St John’s was chosen as the venue because of its ideal location.

The meal serve people in need either economically or seeking friendship and company.

People pray together and sing during the community meal every Friday evening at St John’s Salisbury.

The team preparing and serving the meal consists of 12 volunteers in all, including an 89-year-old from St John’s, Pastor Rad Runjo from Hope central, Pastor Justin Gutteridge from Salisbury Uniting Church, Pastor Mike Hey from Andrew Farm Community Church, Pastor Peter from Burmese Church, Salisbury Park, and four lay leaders from other churches in the area – Engage church, Kadina, Gateway Church, Salisbury, Freedom Ministries, Edinburgh, Uniting church, Ridgehaven,

The evening starts with a five minute testimony and there is a team of musicians on hand to lead singing.

“People pray for others after the meal if they feel the need and I let them use another room for this,” says Father Peter. “Once people leave at 8:30pm and we start to pack up and people from all the denominations worship together for a while.”

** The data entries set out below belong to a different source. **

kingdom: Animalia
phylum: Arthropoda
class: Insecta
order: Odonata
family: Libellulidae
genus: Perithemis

Currently Father Peter and the other pastors are paying for the meal out of their own pocket but the group is hopeful they will find sponsorship for the service.

“We have recently written to local businesses asking for donations of food so we can increase this ministry to reach and serve more people,” Father Peter says.

“I am going to talk to the mayor and the CEO of the council about this ministry, too,” he says.